Der Hahn, der am Eingang Dienst tat, sprang hinter seinem Pult hervor, riss unterwürfig die Tür auf, verneigte sich, bis sein roter Kamm den Boden berührte, und krähte dabei in einer noch nie gehörten devoten Tonlage: „Auf Wiedersehen, Herr Amtsvorsteher! Ich wünsche Ihnen eine angenehme Nachtruhe, Herr Amtsvorsteher! Auch eine besondere Verehrung an die Frau Gemahlin, Herr Amtsvorsteher!“
Wortlos hatte der Leiter dieses Amtes das Haus verlassen. Jetzt war wirklich Feierabend, wenn der Amtsschimmel zu seiner Stute strebte.
Es war späte Nacht, als ich endlich heim kam. Meine Frau wollte gerade ansetzen, mir Vorwürfe zu unterbreiten, als ich zu erklären begann, wo ich die letzten Tage zugebracht hatte. Ich kam gerade bis: „Ich war heute auf dem Finanz...“ Da unterbrach mich meine bessere Hälfte, sprach mir Trost zu und zeigte Verständnis für meine Erschöpfung.
Am Folgetag machte sich Meister Kurzschnitt an die lang ersehnte Kürzung meines wuchernden Haupthaares. Er vergaß auch nicht die altersgerechte Einfärbung in türkis, so wie es die amtliche Zuordnungstabelle vorschrieb.
Zum Entgelt für den Figaro entrichtete ich die seit kurzem obligatorische Haarfärbesteuer. Dafür bekam ich auch eine kleine runde Steuermarke um den Hals gehangen, von der dankbar das Antlitz unseres Finanzministers Kastanie strahlte.
Nur über meinen Nachbarn habe ich mich gewundert. Der war sicher nicht wesentlich jünger als ich, trug aber dennoch einen rosafarbenen Mittelstreifen. Ich studierte die amtliche Schätztafel und stellte fest, dass sich dort eine unerklärliche Differenz von mindestens zwanzig Jahren auftat.
... und jeden zweiten Tag wechselte er die Farbe. Dabei erinnerte ich mich, dass ich ihn an jenem Morgen, als ich mich auf meinen mühseligen Marsch durch die Instanzen aufgemacht hatte, mit einem großen Stapel Blankoformulare vom Finanzamt habe kommen sehen.
Es blieb mir ein Rätsel – bis zu jenem Tage, als ich ihn noch vor Tagesanbruch dabei erwischte, wie er mit einer großen Schubkarre voll Heu zum Hintereingang des Finanzamtes unterwegs war. Unter Tränen gestand er mir, dass er den Amtsschimmel persönlich kennen würde...
 

Zerok

Mitglied
Hallo Hannes!

"Oh mein Gott" war mein erster Eindruck: Hier wird ja kein Klischee ausgelassen - eine Geschichte über Bürokratie und das "verhasste" Amt wie es sie zu Tausenden gibt!

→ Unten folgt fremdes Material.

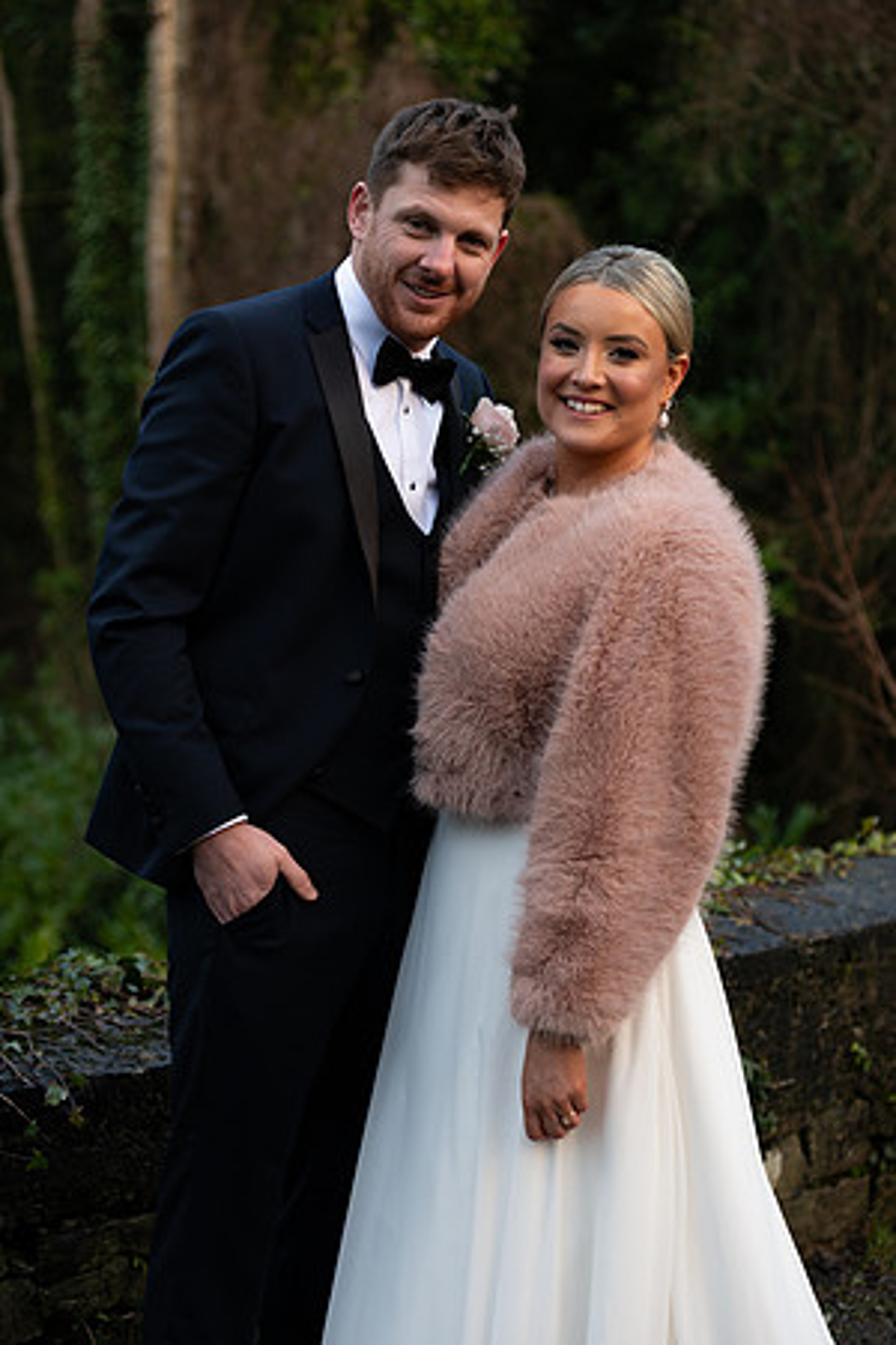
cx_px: 448
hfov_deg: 17.1
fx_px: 2986
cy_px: 672
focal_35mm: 80
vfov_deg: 25.4
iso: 200
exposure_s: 1/160
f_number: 3.5
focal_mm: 80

Okay: Das mit den Klischees ändert sich zwar bis zum Ende der Geschichte nicht, aber je weiter ich las, desto besser gefiel mir das Werk. Vor allem Dank Deiner "animalischen" Idee und Deines gefälligen Schreibstils. "Großraum vierundzwanzig, Schalter neun hochkant." ist ein Highlight. :)

Allerdings muss ich sagen: Das mit dem "Scheich von Tuvalu" hätte ich an Goethes Stelle auch nicht geglaubt. *grunz* Schlecht recherchiert! ;)

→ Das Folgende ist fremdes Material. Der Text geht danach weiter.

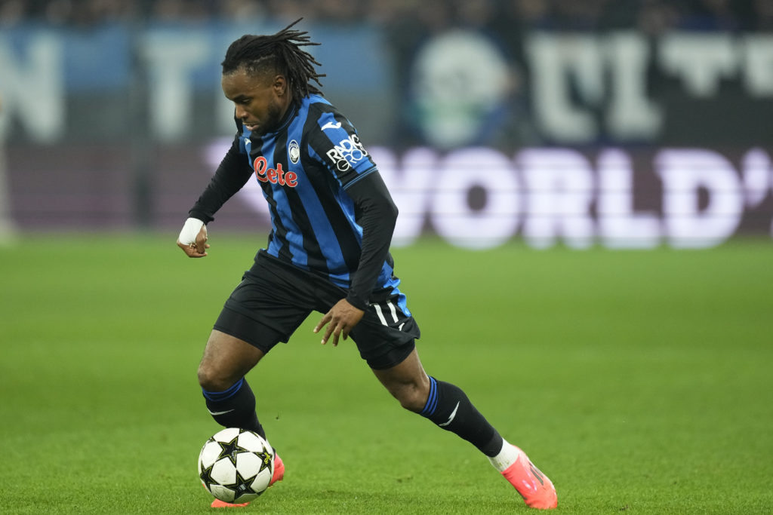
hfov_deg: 5.2
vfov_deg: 3.4
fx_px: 8590
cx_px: 386
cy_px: 258
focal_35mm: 400
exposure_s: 1/2000
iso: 3200
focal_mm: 400
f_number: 2.8
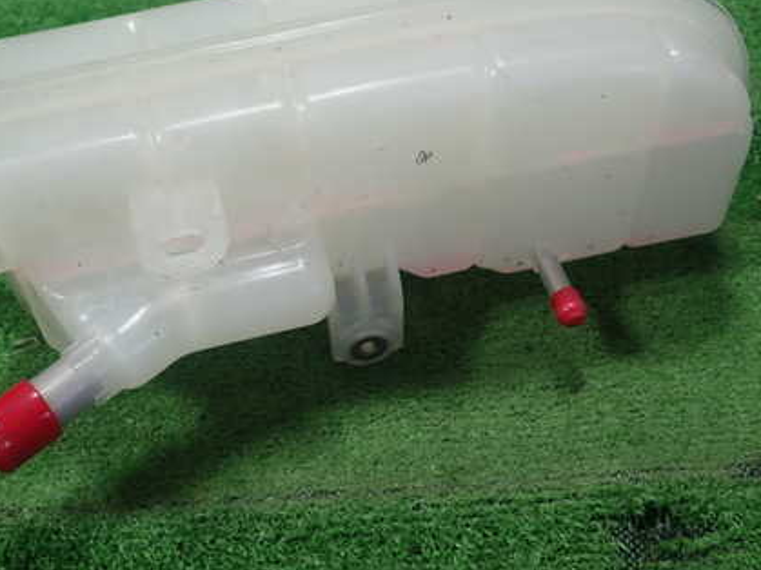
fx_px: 945
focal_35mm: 43
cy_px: 225
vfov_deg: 33.5
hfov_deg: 43.4
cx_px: 274
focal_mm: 5.5
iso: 160
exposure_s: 1/125
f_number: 2.3
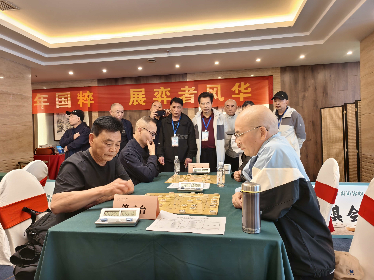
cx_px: 187
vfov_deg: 58.9
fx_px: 248
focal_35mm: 23
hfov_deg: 73.9
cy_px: 140
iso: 286
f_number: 1.57
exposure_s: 1/50
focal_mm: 5.6
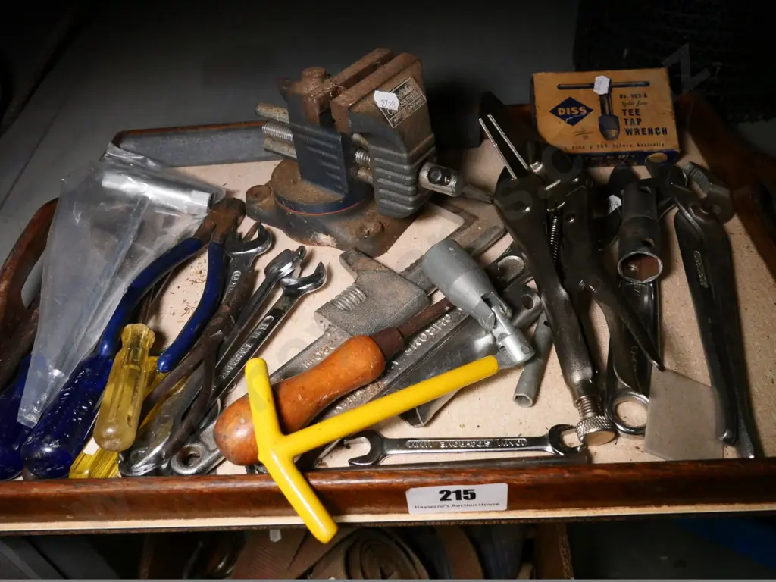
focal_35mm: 30
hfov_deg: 60.0
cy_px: 291
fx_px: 673
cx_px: 388
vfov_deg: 46.8
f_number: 4.5
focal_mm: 15
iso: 3200
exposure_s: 1/500
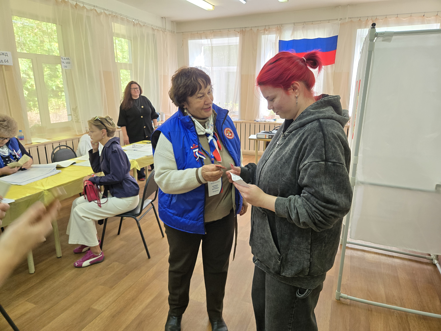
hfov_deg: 73.9
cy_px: 166
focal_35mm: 23
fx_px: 293
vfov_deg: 58.9
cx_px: 220
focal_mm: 5.4
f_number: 1.8
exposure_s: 1/100
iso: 160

Darf ich fragen, welche Erfahrungen Du persönlich mit dem Finanzamt gemacht hast? Ich habe den Eindruck, dass Du selber dort arbeitest, gearbeitet hast oder jemanden gut kennt, der dort beschäftigt ist.

Viele Grüße
Zerok
 
Hallo Zerok,

herzlichen Dank für Deine kritischen Anmerkungen.
Natürlich triffst Du das Zentrum, wenn Du eine ganze Reihe von Klischees wieder entdeckst. Satire bedarf der Überzeichnung. Bei der von mir gewählten inhaltlichen Richtung sind es die Tiere, die (auch Klischee) für uns Menschen bestimmte Sinnbilder verkörpern (Schwein, Hund, Esel etc.).
Aber nur über dieses "Transportmittel" gelingt der Fingerzeig auf das, was dem Autor am Herzen liegt. Endlose Bürokratie, sinnlose Vorschriften, nicht übersehbare Verfahren und letztlich auch noch ein Hauch von Korruption. Mit Ausnahme des letzten Punktes sind uns die anderen Dinge doch schon oft im alltäglichen Umgang mit der "Obrigkeit" begegnet, oder?
Wer hat nicht selbst die Erfahrung gemacht, dass die "öffentliche Administration" in manchen Punkten zum Selbstzweck degeneriert?
Ansonsten bin ich kein Insider, sondern ausschließlich (König???) Kunde bei Ämtern und öffentlichen Verwaltungen. Mein persönliches Unverständnis über die Unlogik und weltfremde Abgerückheit mancher Interpretationen ist sicher ein anderes Thema. Aber wer versteht schon die Steuergesetze? Und wenn es Bedienstete des öffentlichen Sektor geben sollte, die beim Lesen dieser Story glauben, in einen Spiegel zu schauen, dann hätten wir einen kleinen Efolg erzielt.